At the same time, I fear that a desire to draw neat, precise lines regarding “my body, my choice” could lead us to fail girls such as Mayo. Who wants to talk about infanticide whilst fighting for abortion rights? The clean, logical approach to abortion has always appealed to me, with its analogies to blood or organ donation, and its quips about how “if men got pregnant, abortion would be a sacrament”. The anti-abortion position has always seemed to me to devalue the continuous nature of pregnancy itself, the fact that it is a unique relationship. “It’s not a baby,” I’d think when pregnant, “because I’m one person, not two. I am still engaged in the act of making this person exist.”

What feminist wants to admit that some boundaries are unclear?

In the case of Foster, there is someone who had already carried a foetus almost to term, someone who would have had to go through labour anyways. I do find it unsettling, not in the sense that I believe any purpose is served by imprisoning her, or that some deterrent is needed to prevent other women from emulating her. Even so, some line has been crossed — an extremely blurred one, at that — whereby “her body, her choice” doesn’t capture the issue any more. We, too, devalue the unique nature of pregnancy if we pretend that the instant a baby is born the relationship between foetus and gravida is nothing, a memory, whereas before it is everything. Still, what feminist wants to admit that some boundaries, particularly those relating to our own bodies, are unclear?

In The Argonauts, Maggie Nelson describes “never having felt more pro-choice than when I was pregnant”:

And never in my life have I understood more thoroughly, and been more excited about, a life that began at conception. Feminists may never make a bumper sticker that says IT’S A CHOICE AND A CHILD but of course that’s what it is, and we know it.

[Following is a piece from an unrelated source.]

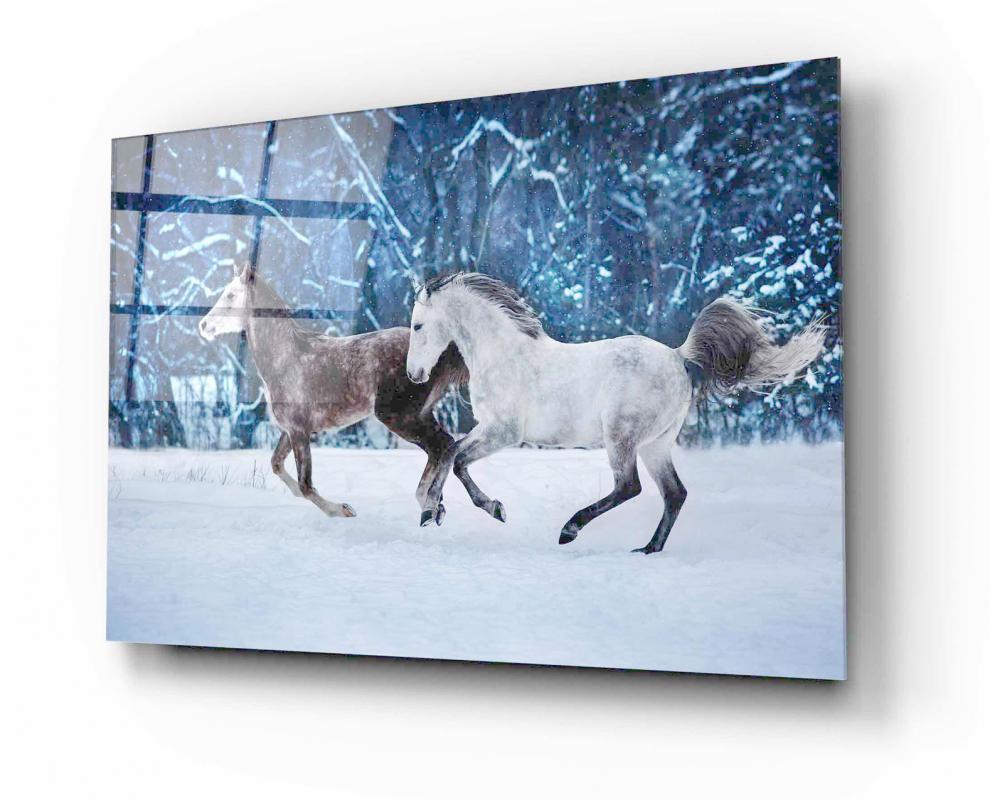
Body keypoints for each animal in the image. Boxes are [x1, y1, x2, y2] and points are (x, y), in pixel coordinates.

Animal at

She mentions joking with her partner “that women should get way beyond twenty weeks — maybe even up to two days after birth — to decide if they want to keep the baby. (Joke, OK)?” It’s not a joke I find particularly funny. Then again, if you’ve expressed something so politically discomforting (did she just call the foetus a child?), you might feel the need to reiterate which side you’re on.

As feminists, we are wary of doing anything that might imply our support for abortion is based on anything other than the great god of bodily autonomy. The trouble is, we end up losing sight of all other aspects of pregnancy, birth and the impact on female bodies and minds. A degree of compassion for women who kill their newborns, especially young women in desperate circumstances, should not be considered extremist, let alone approval for baby killing. One of the reasons reproductive rights matter so much is to avoid these very situations.

If Paris Mayo had killed her baby fifty or sixty years ago, I think we would see it as an indictment of the times. How could anyone let things get to that point? That is what we should be asking now. That, and is a murder conviction really justice? Or is it just piling one tragedy on top of another?